Attention, critique "faulknérienne" donc longue (désolé..) ! (mais c'est que cet auteur m"inspire)
Requiem pour une nonne, écrit en 1951, était à l'origine un "roman dialogué" avant de devenir un livre en partie en prose en partie en actes théâtraux, d'où son côté "coupé en 2" mais sa structure est bien explicitée par Camus (Albert) dans sa préface.
Les parties théâtre sont un peu la suite de l'
histoire de
Sanctuaire (à lire donc avant, dans l'idéal), écrit 20 ans plus tôt.

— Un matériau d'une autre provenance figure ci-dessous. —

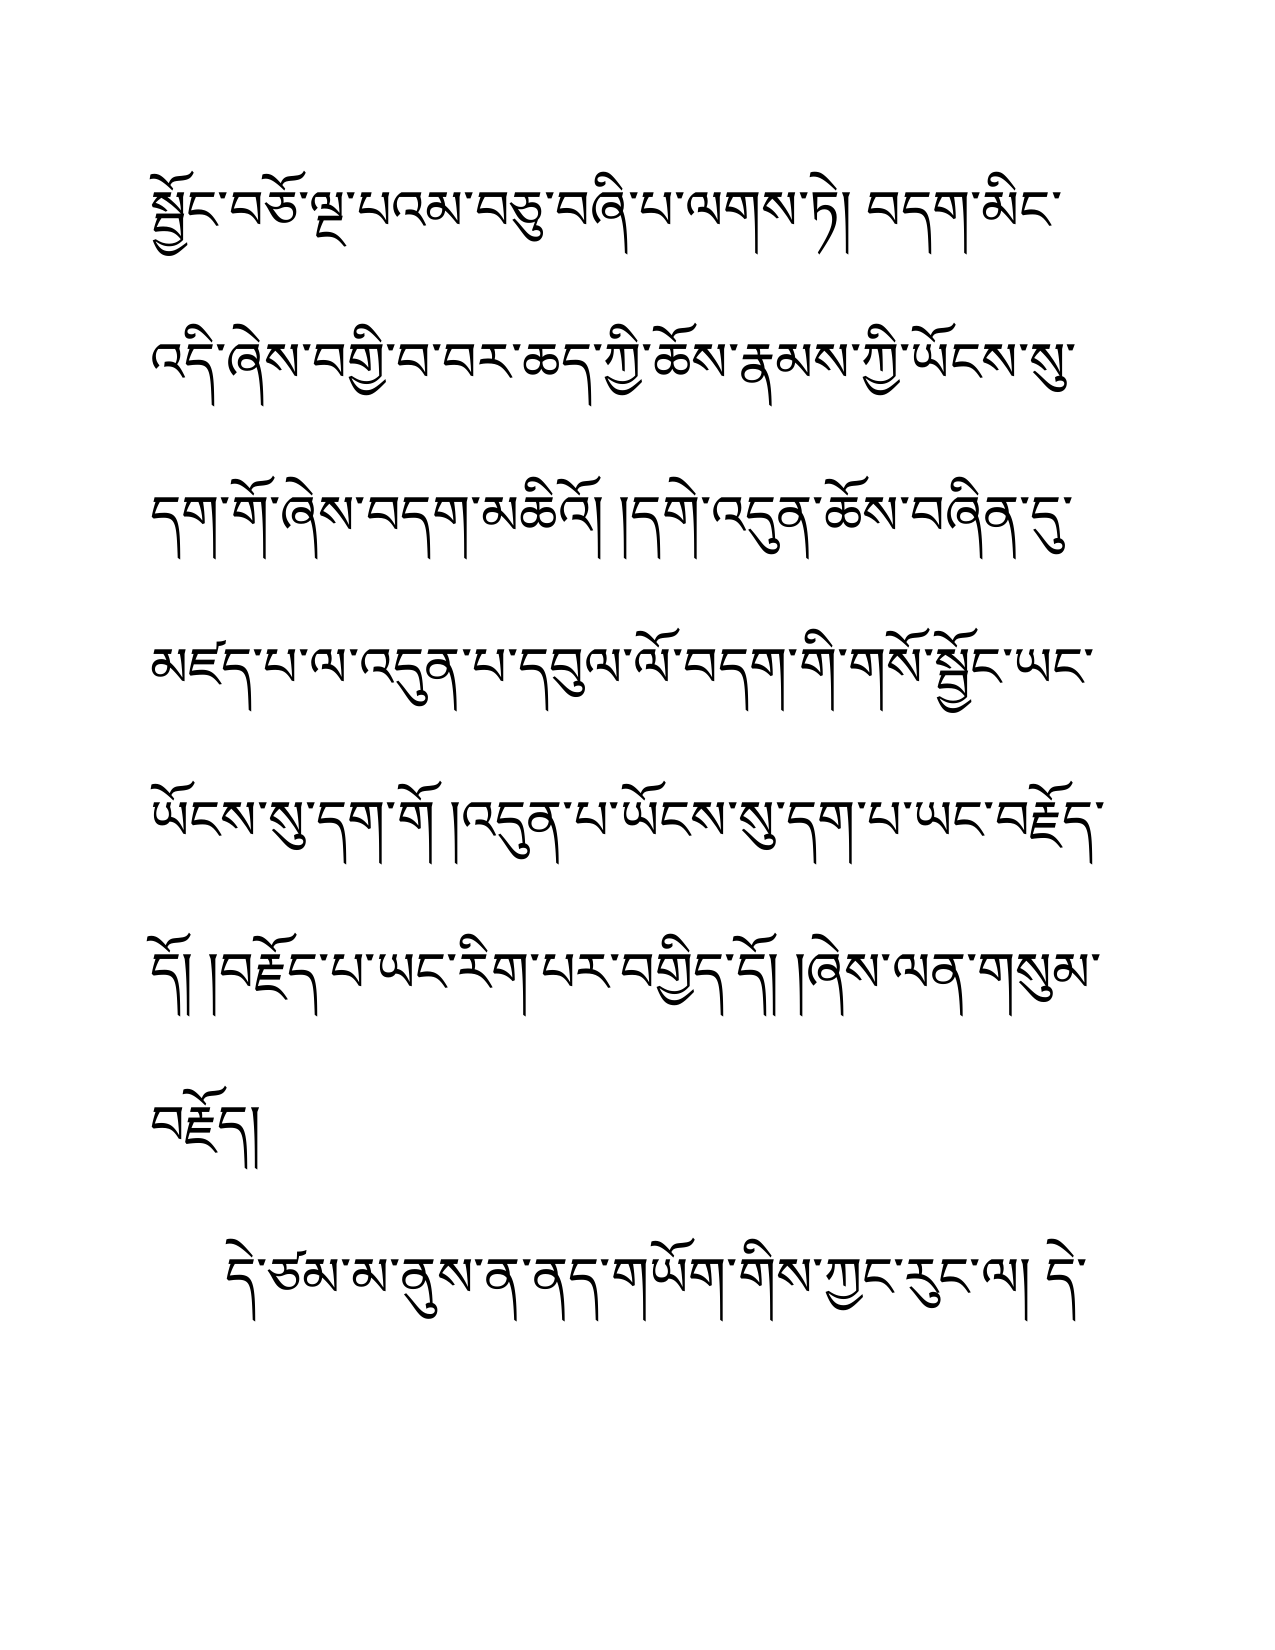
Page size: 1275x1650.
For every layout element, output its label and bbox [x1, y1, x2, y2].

text [150, 150, 1125, 1217]
text [150, 1217, 1125, 1370]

Dans les parties prose j'ai retrouvé le
Faulkner de ses romans aux phrases longues car sans cesse suspendues par des tirets puis par des parenthèses (pas toujours refermées dans mon édition de 1980) car je crois que l'écrivain essayait de dire des choses (pensées des personnages) difficiles à exprimer "justement" et puis cela crée aussi l'attente du lecteur (où veut-il en venir, qu'a-t-il à révéler ?) et un travail d'attention et de réflexion de sa part (il vaut mieux parfois prendre des notes dans certains de ses romans, sur les personnages, sinon on s'y perd).

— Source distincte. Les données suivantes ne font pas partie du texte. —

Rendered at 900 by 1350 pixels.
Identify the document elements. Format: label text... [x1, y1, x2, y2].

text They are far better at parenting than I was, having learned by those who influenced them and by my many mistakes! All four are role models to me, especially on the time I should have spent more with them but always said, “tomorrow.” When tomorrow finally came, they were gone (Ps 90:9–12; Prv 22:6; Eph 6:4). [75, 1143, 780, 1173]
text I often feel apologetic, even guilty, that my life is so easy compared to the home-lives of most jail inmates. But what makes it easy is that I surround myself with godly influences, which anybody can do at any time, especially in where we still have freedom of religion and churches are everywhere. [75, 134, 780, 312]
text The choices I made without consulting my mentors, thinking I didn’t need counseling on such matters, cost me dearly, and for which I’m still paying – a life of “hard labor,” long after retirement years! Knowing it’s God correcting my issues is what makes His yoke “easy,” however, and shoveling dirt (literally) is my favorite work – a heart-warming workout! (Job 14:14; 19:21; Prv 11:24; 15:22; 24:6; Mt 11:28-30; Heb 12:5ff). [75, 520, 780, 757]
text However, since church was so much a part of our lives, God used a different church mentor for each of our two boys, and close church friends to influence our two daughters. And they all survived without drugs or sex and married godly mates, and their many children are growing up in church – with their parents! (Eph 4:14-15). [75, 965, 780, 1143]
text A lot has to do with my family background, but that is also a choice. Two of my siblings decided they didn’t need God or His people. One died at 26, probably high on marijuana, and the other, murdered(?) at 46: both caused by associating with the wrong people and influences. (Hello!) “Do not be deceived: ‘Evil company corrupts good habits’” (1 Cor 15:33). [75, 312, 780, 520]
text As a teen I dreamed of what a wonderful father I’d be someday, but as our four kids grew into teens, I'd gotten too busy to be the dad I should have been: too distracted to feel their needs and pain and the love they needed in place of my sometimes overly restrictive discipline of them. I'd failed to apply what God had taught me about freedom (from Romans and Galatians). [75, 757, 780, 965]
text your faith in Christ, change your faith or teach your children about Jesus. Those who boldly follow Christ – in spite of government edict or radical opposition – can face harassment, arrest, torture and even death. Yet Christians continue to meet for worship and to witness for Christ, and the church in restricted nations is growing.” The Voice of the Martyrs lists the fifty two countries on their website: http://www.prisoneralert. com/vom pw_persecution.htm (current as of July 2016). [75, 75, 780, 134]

Je comprends que ce style peut dérouter, fatiguer, décourager. Moi j'apprécie, comme j'apprécie
Claude Simon auquel j'ai souvent songé au cours de cette lecture en me disant qu'il était "l'héritier" de
Faulkner, ou sa version française, ou en tous cas dans la même veine (car il avait déjà eu 3 livres publiés quand Requiem sortait en France).
Faulkner sortait d'un sac (son esprit) des cordelettes (des phrases) qui sont enrichies de précisions, de rectifications - comme si on assistait en direct aux tâtonnements de l'écrivain - qui s'enroulent autour du lecteur sans qu'il s'en aperçoive, qui tournent autour de la vérité (des faits, des pensées, des sensations..) à dire. Il y a des lecteurs qui se délectent de ce quasi-envoûtement, d'autres qui y résistent et y étouffent.
Faulkner distend, étire, dilate le temps : des dizaines de pages pour tenter de dire à sa façon le commencement de ce Sud blanc américain au détriment des Indiens en choisissant comme élément principal.. un "cadenas de 15 livres"..
Il décortique, tente de formuler, les pensées cachées, balbutiantes, derrière les rares paroles des uns et des autres, les faux-semblants, les implicites, les bluffs, les mensonges dont ceux qui les prononcent et ceux qui les entendent ne sont pas dupes.. Dans les parties théâtrales, c'est plutôt l'inverse : certains personnages sont "bavards", parlent un peu comme leur créateur écrit en prose.. d'autres sont des modèles de sobriété et de brièveté..
Ce que j'admire chez
Faulkner - notamment dans ce livre qui fait partie de la seconde moitié, chronologiquement parlant, de son oeuvre (et qui vient après ses romans les plus célèbres) - c'est qu'il y confirme qu'il est bien un écrivain du mystère et de la création (je n'ose mettre des majuscules) : pris, ensorcelé par les lianes de ses phrases à tiroirs (tiroirs-parenthèses, tiroirs-tirets), le lecteur avance dans une végétation relativement dense, se doute que l'auteur lui parle d'une création (il a créé un comté fictif que l'on retrouve dans la plupart de ses livres), d'un commencement, d'une origine, ici d'une ville à partir d'un cadenas volé, ailleurs d'une faute, d'un péché (crime, viol, inceste, trahison, échec..) qui bouleverse le fragile équilibre des groupes humains, des familles, des villes, commencement qu'il aborde à partir de ses suites et conséquences, d'où le fait qu'on n'y comprend pas grand-chose au début, mais quelle recherche, quelle justesse, quelle exigence dans l'écriture !
En parlant avec emphase on pourrait dire que
Faulkner est un écrivain de la genèse des choses.
J'ai songé à
Claude Simon, donc, mais aussi, brièvement à
Marcel Proust (dont on trouve ici un équivalent de la madeleine) et (2 ou 3 pages) au Cauchemar Climatisé d'
Henry Miller.
Dans les parties théâtre, intenses, riches (et mystérieuses aussi), j'ai parfois pensé à des personnages tourmentés, douloureux de chez
Marguerite Duras.
Avant d'entrer dans le puissant univers de
Faulkner et en profiter il faut peut-être lire quelques explications sur lui et je ne conseille pas de commencer par celui-ci.